Six steps to reduce costs

Although it is not possible to optimize all the parameters described, scientists have identified six steps that will have the greatest impact on production costs, energy consumption and monitoring in kelp aquaculture .

First, farms should have the ability to move to larger, contiguous offshore sites to more efficiently use ocean space and reduce the risk farmers assume when accepting a lease for a kelp farm. .

Farmers should also automate the sowing and harvesting process, take advantage of selective breeding to increase yields, and assess the cost-benefit of nursery crops of gametophytes as opposed to spores, as they are cheaper and provide better selective breeding.

“Our findings are consistent with many research and development needs that the kelp aquaculture industry has been working on for decades. I think the real value of our approach was in looking at how variables such as yield, energy use in the nursery, and farm design impact the cost structure of kelp farms at a relatively large scale. If this industry is to continue to grow, whether it is contributing to food supply chains or removing carbon dioxide, we will need to address these issues,” Coleman said.

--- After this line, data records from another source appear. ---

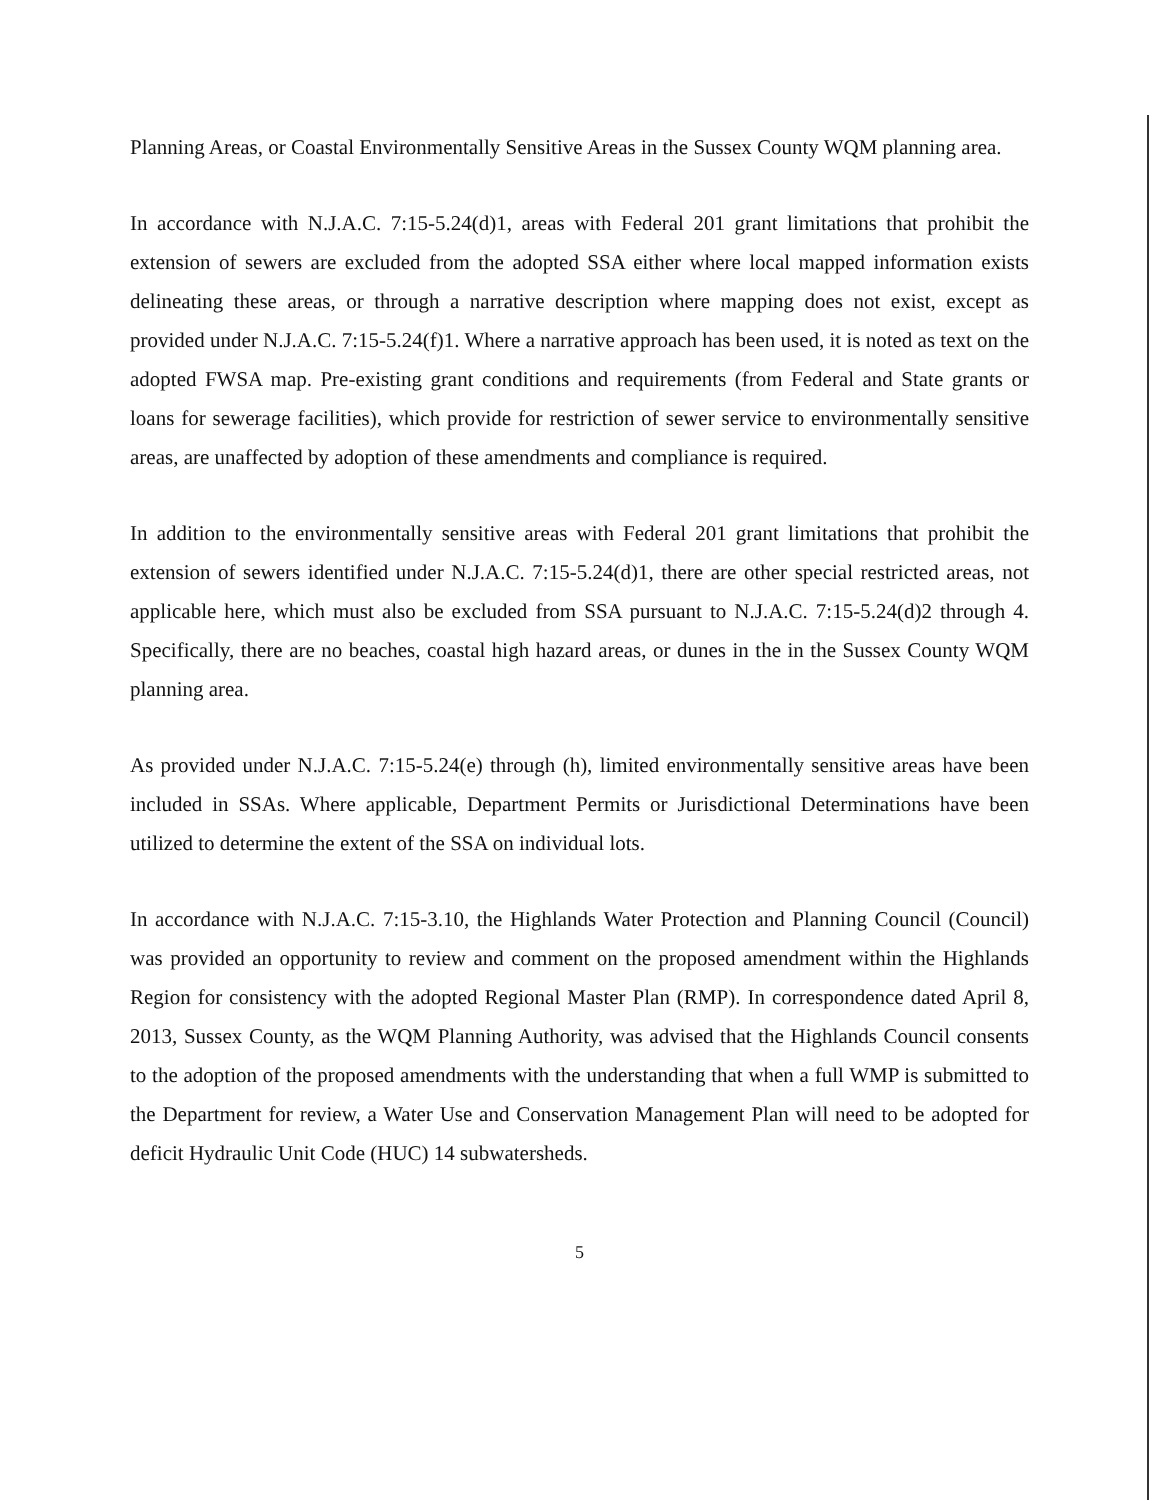Planning Areas, or Coastal Environmentally Sensitive Areas in the Sussex County WQM planning area.
In accordance with N.J.A.C. 7:15-5.24(d)1, areas with Federal 201 grant limitations that prohibit the extension of sewers are excluded from the adopted SSA either where local mapped information exists delineating these areas, or through a narrative description where mapping does not exist, except as provided under N.J.A.C. 7:15-5.24(f)1. Where a narrative approach has been used, it is noted as text on the adopted FWSA map. Pre-existing grant conditions and requirements (from Federal and State grants or loans for sewerage facilities), which provide for restriction of sewer service to environmentally sensitive areas, are unaffected by adoption of these amendments and compliance is required.
In addition to the environmentally sensitive areas with Federal 201 grant limitations that prohibit the extension of sewers identified under N.J.A.C. 7:15-5.24(d)1, there are other special restricted areas, not applicable here, which must also be excluded from SSA pursuant to N.J.A.C. 7:15-5.24(d)2 through 4. Specifically, there are no beaches, coastal high hazard areas, or dunes in the in the Sussex County WQM planning area.
As provided under N.J.A.C. 7:15-5.24(e) through (h), limited environmentally sensitive areas have been included in SSAs. Where applicable, Department Permits or Jurisdictional Determinations have been utilized to determine the extent of the SSA on individual lots.
In accordance with N.J.A.C. 7:15-3.10, the Highlands Water Protection and Planning Council (Council) was provided an opportunity to review and comment on the proposed amendment within the Highlands Region for consistency with the adopted Regional Master Plan (RMP). In correspondence dated April 8, 2013, Sussex County, as the WQM Planning Authority, was advised that the Highlands Council consents to the adoption of the proposed amendments with the understanding that when a full WMP is submitted to the Department for review, a Water Use and Conservation Management Plan will need to be adopted for deficit Hydraulic Unit Code (HUC) 14 subwatersheds.
5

Kelp farms in the Gulf of Maine can also decarbonize by using electricity from renewable sources and using low greenhouse gas impact materials with a long lifespan. Finally, they need to develop inexpensive and accurate monitoring techniques for carbon dioxide removal from the oceans to reduce the uncertainty of carbon budgeting.

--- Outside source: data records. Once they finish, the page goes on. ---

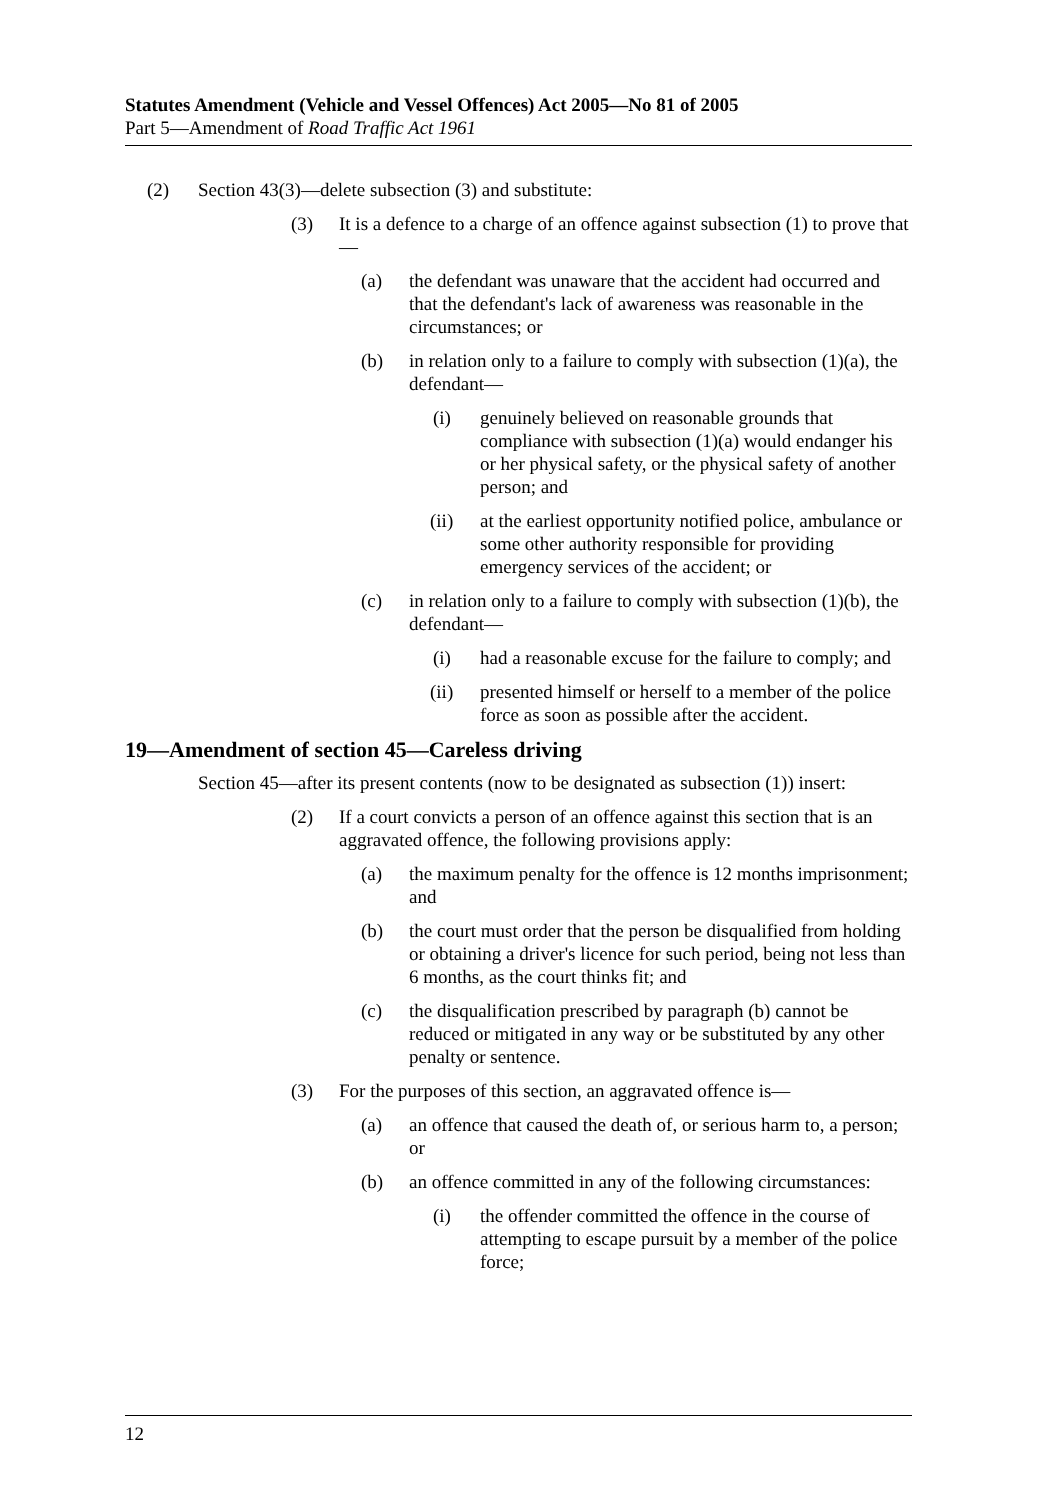Statutes Amendment (Vehicle and Vessel Offences) Act 2005—No 81 of 2005
Part 5—Amendment of Road Traffic Act 1961
(2) Section 43(3)—delete subsection (3) and substitute:
(3) It is a defence to a charge of an offence against subsection (1) to prove that—
(a) the defendant was unaware that the accident had occurred and that the defendant's lack of awareness was reasonable in the circumstances; or
(b) in relation only to a failure to comply with subsection (1)(a), the defendant—
(i) genuinely believed on reasonable grounds that compliance with subsection (1)(a) would endanger his or her physical safety, or the physical safety of another person; and
(ii) at the earliest opportunity notified police, ambulance or some other authority responsible for providing emergency services of the accident; or
(c) in relation only to a failure to comply with subsection (1)(b), the defendant—
(i) had a reasonable excuse for the failure to comply; and
(ii) presented himself or herself to a member of the police force as soon as possible after the accident.
19—Amendment of section 45—Careless driving
Section 45—after its present contents (now to be designated as subsection (1)) insert:
(2) If a court convicts a person of an offence against this section that is an aggravated offence, the following provisions apply:
(a) the maximum penalty for the offence is 12 months imprisonment; and
(b) the court must order that the person be disqualified from holding or obtaining a driver's licence for such period, being not less than 6 months, as the court thinks fit; and
(c) the disqualification prescribed by paragraph (b) cannot be reduced or mitigated in any way or be substituted by any other penalty or sentence.
(3) For the purposes of this section, an aggravated offence is—
(a) an offence that caused the death of, or serious harm to, a person; or
(b) an offence committed in any of the following circumstances:
(i) the offender committed the offence in the course of attempting to escape pursuit by a member of the police force;
12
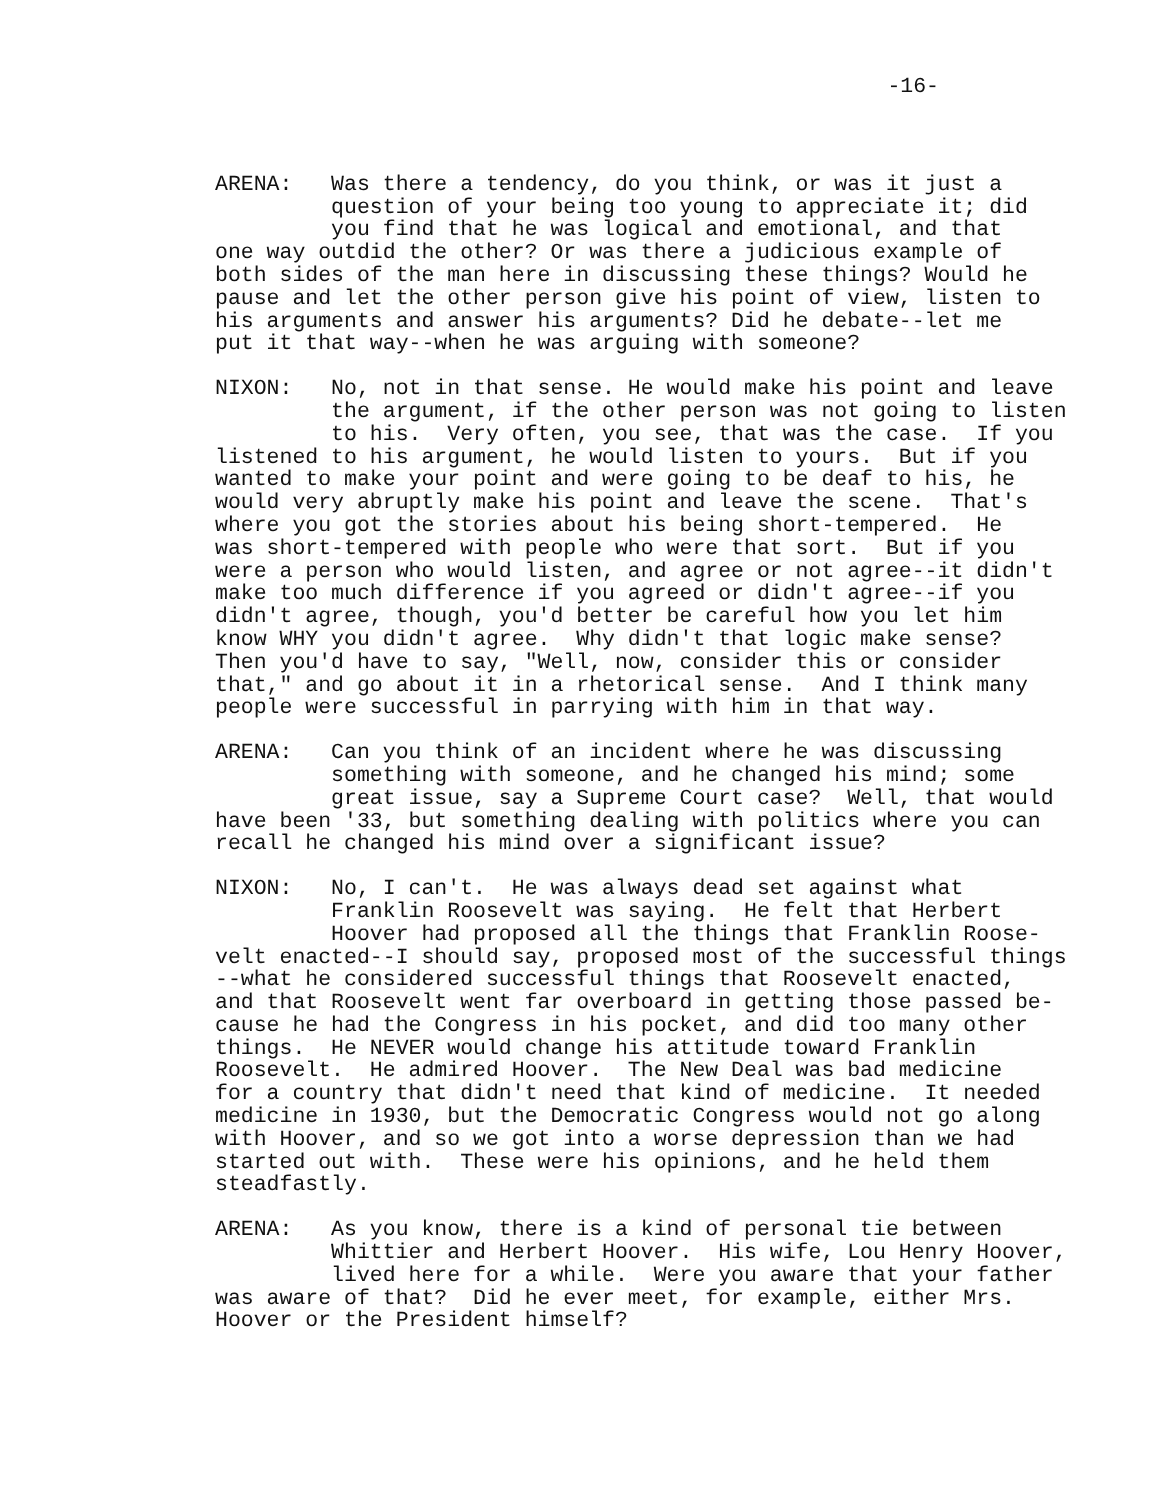-16-
ARENA: Was there a tendency, do you think, or was it just a question of your being too young to appreciate it; did you find that he was logical and emotional, and that one way outdid the other? Or was there a judicious example of both sides of the man here in discussing these things? Would he pause and let the other person give his point of view, listen to his arguments and answer his arguments? Did he debate--let me put it that way--when he was arguing with someone?
NIXON: No, not in that sense. He would make his point and leave the argument, if the other person was not going to listen to his. Very often, you see, that was the case. If you listened to his argument, he would listen to yours. But if you wanted to make your point and were going to be deaf to his, he would very abruptly make his point and leave the scene. That's where you got the stories about his being short-tempered. He was short-tempered with people who were that sort. But if you were a person who would listen, and agree or not agree--it didn't make too much difference if you agreed or didn't agree--if you didn't agree, though, you'd better be careful how you let him know WHY you didn't agree. Why didn't that logic make sense? Then you'd have to say, "Well, now, consider this or consider that," and go about it in a rhetorical sense. And I think many people were successful in parrying with him in that way.
ARENA: Can you think of an incident where he was discussing something with someone, and he changed his mind; some great issue, say a Supreme Court case? Well, that would have been '33, but something dealing with politics where you can recall he changed his mind over a significant issue?
NIXON: No, I can't. He was always dead set against what Franklin Roosevelt was saying. He felt that Herbert Hoover had proposed all the things that Franklin Roose- velt enacted--I should say, proposed most of the successful things --what he considered successful things that Roosevelt enacted, and that Roosevelt went far overboard in getting those passed be- cause he had the Congress in his pocket, and did too many other things. He NEVER would change his attitude toward Franklin Roosevelt. He admired Hoover. The New Deal was bad medicine for a country that didn't need that kind of medicine. It needed medicine in 1930, but the Democratic Congress would not go along with Hoover, and so we got into a worse depression than we had started out with. These were his opinions, and he held them steadfastly.
ARENA: As you know, there is a kind of personal tie between Whittier and Herbert Hoover. His wife, Lou Henry Hoover, lived here for a while. Were you aware that your father was aware of that? Did he ever meet, for example, either Mrs. Hoover or the President himself?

“Our team is excited to continue this work over the next two years and hope to accelerate kelp cultivation along the technology cost curve. We relied heavily on our initial analysis to identify the most impactful levers we could pull to answer pressing research and development questions. Through a combination of field studies and modeling, we hope to de-risk promising designs and technologies,” Coleman said.

The study was published in August 2022 in Marine Science Frontiers.